» WHAT NEEDS TO BE DONE:
Copy the lines of the material below exactly, beginning with the line that contains "s faveurs des vendeurs." and continuing through the line that contains "-mêmes du secteur", including both of those lines.

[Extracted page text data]
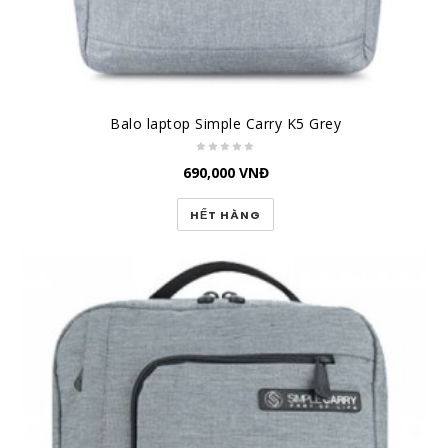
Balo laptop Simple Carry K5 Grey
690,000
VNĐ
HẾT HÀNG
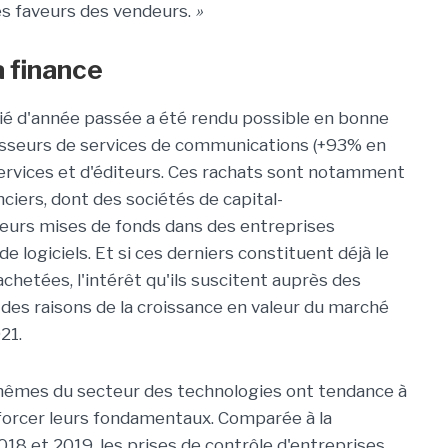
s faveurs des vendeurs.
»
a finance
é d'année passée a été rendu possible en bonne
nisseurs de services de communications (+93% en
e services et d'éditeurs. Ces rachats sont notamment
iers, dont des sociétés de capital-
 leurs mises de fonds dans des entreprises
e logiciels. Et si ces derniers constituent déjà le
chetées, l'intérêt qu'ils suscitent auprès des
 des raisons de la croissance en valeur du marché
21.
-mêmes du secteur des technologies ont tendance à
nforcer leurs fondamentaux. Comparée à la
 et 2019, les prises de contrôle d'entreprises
==
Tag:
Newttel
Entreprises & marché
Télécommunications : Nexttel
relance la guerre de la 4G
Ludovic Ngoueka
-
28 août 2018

» EXERCISE OUTPUT:
s faveurs des vendeurs.
»
a finance
é d'année passée a été rendu possible en bonne
nisseurs de services de communications (+93% en
e services et d'éditeurs. Ces rachats sont notamment
iers, dont des sociétés de capital-
 leurs mises de fonds dans des entreprises
e logiciels. Et si ces derniers constituent déjà le
chetées, l'intérêt qu'ils suscitent auprès des
 des raisons de la croissance en valeur du marché
21.
-mêmes du secteur des technologies ont tendance à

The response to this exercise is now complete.